Of course, the newspapers like the reform administration. Why? Because these administrations, with their daily rows, furnish as racy news as prizefights or divorce cases. Tammany don't care to get in the papers. It goes right along attendin' to business quietly and only wants to be let alone. That's one reason why the papers are against us.

Some papers complain that the bosses get rich while devotin' their lives to the interests of the city. What of it? If opportunities for turnin' an honest dollar comes their 'way, why shouldn't they take advantage of them, just as I have done? As I said, in another talk, there is honest graft and dishonest graft. The bosses go in for the former. There is so much of it in this big town that they would be fools to go in for dishonest graft.

Now, the primary election law threatens to do away with the boss and make the city government a menagerie. That's why I can't take the rest I counted on.
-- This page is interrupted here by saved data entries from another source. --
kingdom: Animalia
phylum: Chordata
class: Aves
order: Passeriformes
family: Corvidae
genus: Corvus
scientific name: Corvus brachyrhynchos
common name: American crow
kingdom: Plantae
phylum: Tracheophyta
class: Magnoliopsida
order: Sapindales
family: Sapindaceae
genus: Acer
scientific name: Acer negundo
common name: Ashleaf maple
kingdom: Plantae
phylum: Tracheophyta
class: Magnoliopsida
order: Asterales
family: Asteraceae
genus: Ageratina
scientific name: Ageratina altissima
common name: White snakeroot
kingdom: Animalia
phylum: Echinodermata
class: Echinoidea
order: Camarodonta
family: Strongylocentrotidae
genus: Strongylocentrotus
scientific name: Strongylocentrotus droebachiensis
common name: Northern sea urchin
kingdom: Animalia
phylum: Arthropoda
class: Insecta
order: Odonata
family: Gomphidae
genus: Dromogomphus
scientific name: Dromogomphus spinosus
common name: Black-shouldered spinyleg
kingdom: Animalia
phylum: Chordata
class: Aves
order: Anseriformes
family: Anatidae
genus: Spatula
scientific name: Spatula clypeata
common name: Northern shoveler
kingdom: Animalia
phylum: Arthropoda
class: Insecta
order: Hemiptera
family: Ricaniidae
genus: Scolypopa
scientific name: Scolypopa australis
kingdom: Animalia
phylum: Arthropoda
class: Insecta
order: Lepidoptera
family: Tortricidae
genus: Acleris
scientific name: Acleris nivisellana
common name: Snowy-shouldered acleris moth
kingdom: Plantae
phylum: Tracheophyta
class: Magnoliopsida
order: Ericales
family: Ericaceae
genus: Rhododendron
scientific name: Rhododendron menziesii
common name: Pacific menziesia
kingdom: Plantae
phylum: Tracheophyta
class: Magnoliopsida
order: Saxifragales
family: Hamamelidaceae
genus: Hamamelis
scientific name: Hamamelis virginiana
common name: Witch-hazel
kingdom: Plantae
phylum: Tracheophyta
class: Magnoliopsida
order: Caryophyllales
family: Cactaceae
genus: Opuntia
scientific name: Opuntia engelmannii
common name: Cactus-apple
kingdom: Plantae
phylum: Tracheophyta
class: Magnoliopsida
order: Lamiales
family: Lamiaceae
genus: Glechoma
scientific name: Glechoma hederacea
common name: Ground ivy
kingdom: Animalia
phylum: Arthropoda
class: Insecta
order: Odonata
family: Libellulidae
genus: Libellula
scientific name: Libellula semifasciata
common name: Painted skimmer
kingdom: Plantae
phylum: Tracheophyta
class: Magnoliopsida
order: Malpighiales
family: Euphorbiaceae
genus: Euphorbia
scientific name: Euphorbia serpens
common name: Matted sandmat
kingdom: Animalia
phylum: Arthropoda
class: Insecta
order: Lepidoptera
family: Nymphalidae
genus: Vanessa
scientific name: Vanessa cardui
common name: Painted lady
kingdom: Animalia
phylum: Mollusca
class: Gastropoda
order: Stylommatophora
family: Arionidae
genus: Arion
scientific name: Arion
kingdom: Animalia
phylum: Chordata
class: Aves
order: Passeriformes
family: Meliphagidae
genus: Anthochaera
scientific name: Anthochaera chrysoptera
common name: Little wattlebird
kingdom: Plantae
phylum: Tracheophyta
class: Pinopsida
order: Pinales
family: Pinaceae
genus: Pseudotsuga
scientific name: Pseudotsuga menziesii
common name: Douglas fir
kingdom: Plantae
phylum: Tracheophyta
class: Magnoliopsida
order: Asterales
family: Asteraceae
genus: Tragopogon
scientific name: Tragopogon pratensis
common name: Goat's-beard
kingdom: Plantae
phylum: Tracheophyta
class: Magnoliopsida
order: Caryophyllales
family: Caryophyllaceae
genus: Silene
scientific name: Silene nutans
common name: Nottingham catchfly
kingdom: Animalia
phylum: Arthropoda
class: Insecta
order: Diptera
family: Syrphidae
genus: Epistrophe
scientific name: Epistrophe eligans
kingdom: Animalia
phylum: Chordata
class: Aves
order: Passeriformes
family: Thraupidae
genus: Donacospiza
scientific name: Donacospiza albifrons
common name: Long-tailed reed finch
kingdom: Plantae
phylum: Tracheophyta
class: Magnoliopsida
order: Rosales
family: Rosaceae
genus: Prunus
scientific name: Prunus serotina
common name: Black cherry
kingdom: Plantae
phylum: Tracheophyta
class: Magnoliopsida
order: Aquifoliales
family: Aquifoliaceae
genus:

I'm goin' to propose a bill for the next session of the legislature repealin' this dangerous law, and leavin' the primaries entirely to the organizations themselves, as they used to be. Then will return the good old times, when our district leaders could have nice comfortable primary elections at some place selected by themselves and let in only men that they approved of as good Democrats. Who is a better judge of the Democracy of a man who offers his vote than the leader of the district? Who is better equipped to keep out undesirable voters?

The men who put through the primary law are the same crowd that stand for the civil service blight and they have the same objects in view-the destruction of governments by party, the downfall of the constitution and hell generally.